Notice here that we are still using a Linear layer, but this time we have a different loss function - [Binary Cross Entropy loss](https://pytorch.org/docs/stable/generated/torch.nn.BCELoss.html).

In [None]:
# create a weight and biases (betas and intercept) initialized 'randomly'
model = nn.Linear(input_size, output_size)
learning_rate = 0.01 # feel free to change this

In [None]:
print(list(model.parameters()))

In [None]:
criterion = nn.BCELoss()
optimizer = torch.optim.SGD(model.parameters(), # parameters to optimize
                            lr=learning_rate    # the speed in which we optimize them  / how fast the model learns (think step size) 
                            ) 

__Run the model for 100 epochs__

In [None]:
epochs = 100
for epoch in range(epochs):
    # Forward pass / calc predicted y
    # a + b*X
    m = nn.Sigmoid()
    y_predicted = model(X_train_vect)

    # calucate loss / MSE
    loss = criterion(m(y_predicted.round()), y_train)

    
    # Backward pass / gradient and update
    loss.backward()
    optimizer.step()

    # zero grad before new step
    optimizer.zero_grad()

    # some print to see that it is running
    if (epoch+1) % 10 == 0:
        print(f'epoch: {epoch+1}, loss = {loss.item():.4f}')
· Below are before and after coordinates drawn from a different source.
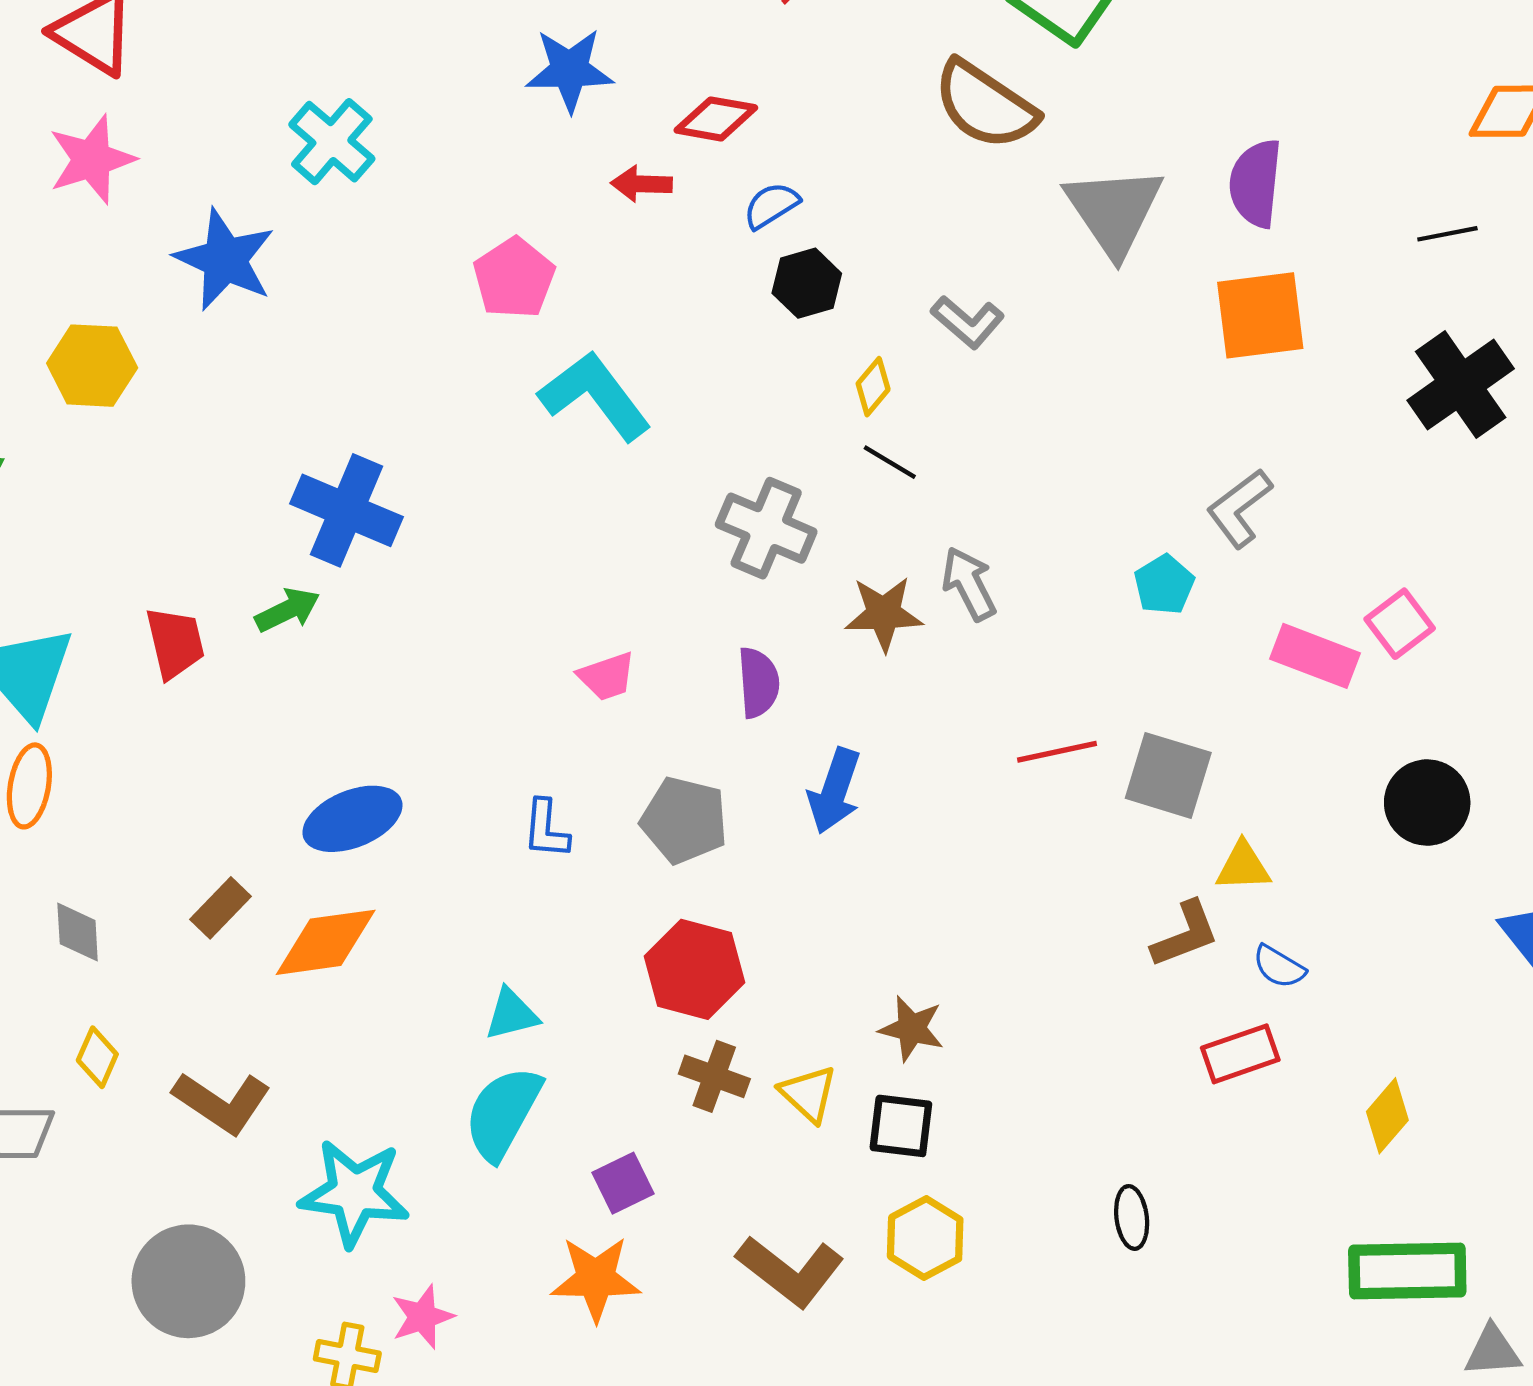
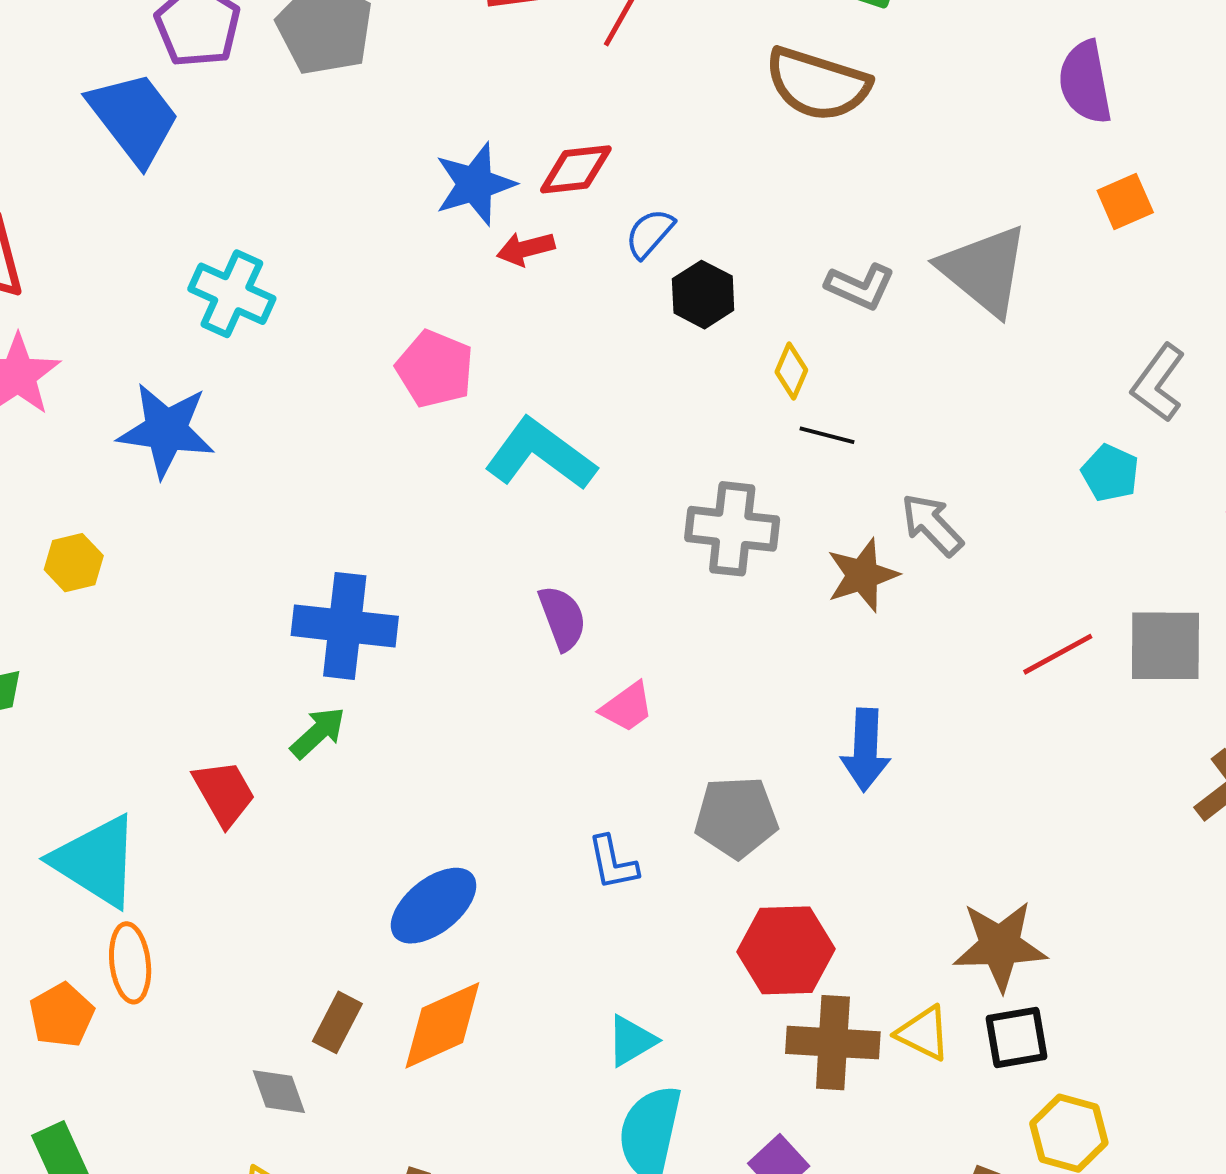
blue star: (570, 70) -> (475, 184), moved
gray triangle: (1114, 211) -> (984, 270), moved
orange square: (1260, 315) -> (1125, 201), size x0.6
yellow hexagon: (92, 366) -> (74, 563), size x0.7
purple semicircle: (758, 683) -> (562, 618), moved
gray diamond: (78, 932) -> (279, 1092), moved
brown star: (912, 1029) -> (1000, 946), size x1.5
brown cross: (714, 1076) -> (833, 1043), size x1.4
__Check performance against test data__

We need to explicitly use ```torch.no_grad()``` here to make sure that we freeze the gradients and don't accidently update them during inferencing.

In [None]:
with torch.no_grad():
    y_pred=model(X_test_vect)
    y_pred_class=y_pred.round()
    correct = sum(y_pred_class==y_test)
    print((correct/X_test.shape[0])*100)

### Bonus tasks

- Can you write your own version of ```CountVectorizer()```? In other words, a function that takes a corpus of documents and creates a bag-of-words representation for every document?
- What about ```TfidfVectorizer()```? Make sure to look over the formulae in the slides from Wednesday, and also the Jurafsky and Martin book.